Addressing a press conference at Singhu Border here, farmer leader Kanwalpreet Singh Pannu said that thousands of farmers will start their ‘Delhi Chalo’ march from Rajasthan’s Shahjahanpur through the Jaipur-Delhi Highway at 11 am on Sunday.
He said that farmers from other parts of the country are also on their way to join the protesters here and they will take the agitation to the next level in the coming days.
“If the government wants to hold talks, we are ready, but our main demand will remain the scrapping of the three laws. We will move onto our other demands only after that,” the farmer leader said.
Pannu alleged the government tried to weaken the agitation, but that the protesting farmers did not let it happen. The farmer leader vowed to keep the protest peaceful.
The government on Friday asked the protesting farmers to be vigilant against their platform being misused, saying some “antisocial” as well as “Leftist and Maoist” elements were conspiring to spoil the atmosphere of the agitation which has been going on for over two weeks now.

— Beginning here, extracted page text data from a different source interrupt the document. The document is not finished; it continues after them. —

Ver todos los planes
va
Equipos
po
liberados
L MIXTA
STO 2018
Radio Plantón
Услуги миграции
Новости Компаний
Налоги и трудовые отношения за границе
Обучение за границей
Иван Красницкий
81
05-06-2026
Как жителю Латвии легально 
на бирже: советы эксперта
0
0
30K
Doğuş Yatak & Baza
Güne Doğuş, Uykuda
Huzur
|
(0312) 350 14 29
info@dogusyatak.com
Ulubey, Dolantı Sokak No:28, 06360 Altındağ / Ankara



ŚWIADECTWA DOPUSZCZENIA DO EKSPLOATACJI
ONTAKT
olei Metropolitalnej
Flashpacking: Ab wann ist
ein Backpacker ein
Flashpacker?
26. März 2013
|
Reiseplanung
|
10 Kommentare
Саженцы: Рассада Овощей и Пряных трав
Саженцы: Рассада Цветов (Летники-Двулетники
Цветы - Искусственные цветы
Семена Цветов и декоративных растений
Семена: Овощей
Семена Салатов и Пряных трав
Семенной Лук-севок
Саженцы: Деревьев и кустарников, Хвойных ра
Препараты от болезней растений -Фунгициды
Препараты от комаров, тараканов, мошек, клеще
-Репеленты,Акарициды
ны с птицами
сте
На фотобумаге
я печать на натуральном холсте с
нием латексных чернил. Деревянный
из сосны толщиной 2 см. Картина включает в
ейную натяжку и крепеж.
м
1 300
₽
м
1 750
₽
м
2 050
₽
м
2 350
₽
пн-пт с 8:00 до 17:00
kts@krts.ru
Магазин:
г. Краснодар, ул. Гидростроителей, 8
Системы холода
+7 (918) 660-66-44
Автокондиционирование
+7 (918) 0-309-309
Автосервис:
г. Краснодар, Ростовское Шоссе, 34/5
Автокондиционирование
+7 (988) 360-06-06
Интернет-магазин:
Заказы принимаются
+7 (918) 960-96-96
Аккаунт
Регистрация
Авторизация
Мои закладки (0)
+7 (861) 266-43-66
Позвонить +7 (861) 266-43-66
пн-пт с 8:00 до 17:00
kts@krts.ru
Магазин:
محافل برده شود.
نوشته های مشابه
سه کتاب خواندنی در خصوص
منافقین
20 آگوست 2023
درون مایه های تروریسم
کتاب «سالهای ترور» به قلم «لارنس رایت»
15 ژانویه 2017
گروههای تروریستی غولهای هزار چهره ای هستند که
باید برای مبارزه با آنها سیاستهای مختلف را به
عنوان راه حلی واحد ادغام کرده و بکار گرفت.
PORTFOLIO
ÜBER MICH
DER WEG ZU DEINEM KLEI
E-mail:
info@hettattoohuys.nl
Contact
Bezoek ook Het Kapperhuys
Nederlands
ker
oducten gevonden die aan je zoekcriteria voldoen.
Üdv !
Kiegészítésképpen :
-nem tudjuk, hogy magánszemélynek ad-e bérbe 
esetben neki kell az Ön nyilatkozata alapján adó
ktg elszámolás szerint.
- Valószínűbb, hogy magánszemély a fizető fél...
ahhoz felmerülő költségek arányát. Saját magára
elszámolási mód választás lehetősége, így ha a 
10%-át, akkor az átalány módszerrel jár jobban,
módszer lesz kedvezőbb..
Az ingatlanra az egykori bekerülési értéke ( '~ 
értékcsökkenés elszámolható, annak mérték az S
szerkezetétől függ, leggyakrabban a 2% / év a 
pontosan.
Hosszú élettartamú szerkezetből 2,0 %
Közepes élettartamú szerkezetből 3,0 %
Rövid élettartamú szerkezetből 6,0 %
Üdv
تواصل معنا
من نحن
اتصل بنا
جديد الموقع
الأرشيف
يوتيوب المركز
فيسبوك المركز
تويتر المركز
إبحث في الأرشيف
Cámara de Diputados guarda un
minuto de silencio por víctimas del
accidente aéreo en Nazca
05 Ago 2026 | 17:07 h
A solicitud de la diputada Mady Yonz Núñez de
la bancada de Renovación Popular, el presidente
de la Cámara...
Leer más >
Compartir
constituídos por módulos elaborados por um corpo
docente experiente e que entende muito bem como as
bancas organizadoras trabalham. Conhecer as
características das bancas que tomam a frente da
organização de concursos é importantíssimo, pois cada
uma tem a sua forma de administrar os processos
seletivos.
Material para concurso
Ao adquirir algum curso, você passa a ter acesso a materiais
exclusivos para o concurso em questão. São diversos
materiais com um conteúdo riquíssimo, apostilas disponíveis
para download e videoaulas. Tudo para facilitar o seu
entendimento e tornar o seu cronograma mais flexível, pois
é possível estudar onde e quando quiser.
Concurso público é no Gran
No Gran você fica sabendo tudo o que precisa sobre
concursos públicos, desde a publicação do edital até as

Photographs of some protesters at the Tikri border seen holding posters demanding release of activists arrested under various charges had gone viral, prompting Agriculture Minister Narendra Singh Tomar to say that these “antisocial elements” are conspiring to spoil the atmosphere of the peasants’ movement under the guise of farmers.
Enacted in September, the three farm laws have been projected by the government as major reforms in the agriculture sector that will remove the middlemen and allow farmers to sell their produce anywhere in the country.
However, the protesting farmers have expressed apprehension that the new laws would pave the way for eliminating the safety cushion of Minimum Support Price and do away with the mandi system, leaving them at the mercy of big corporates.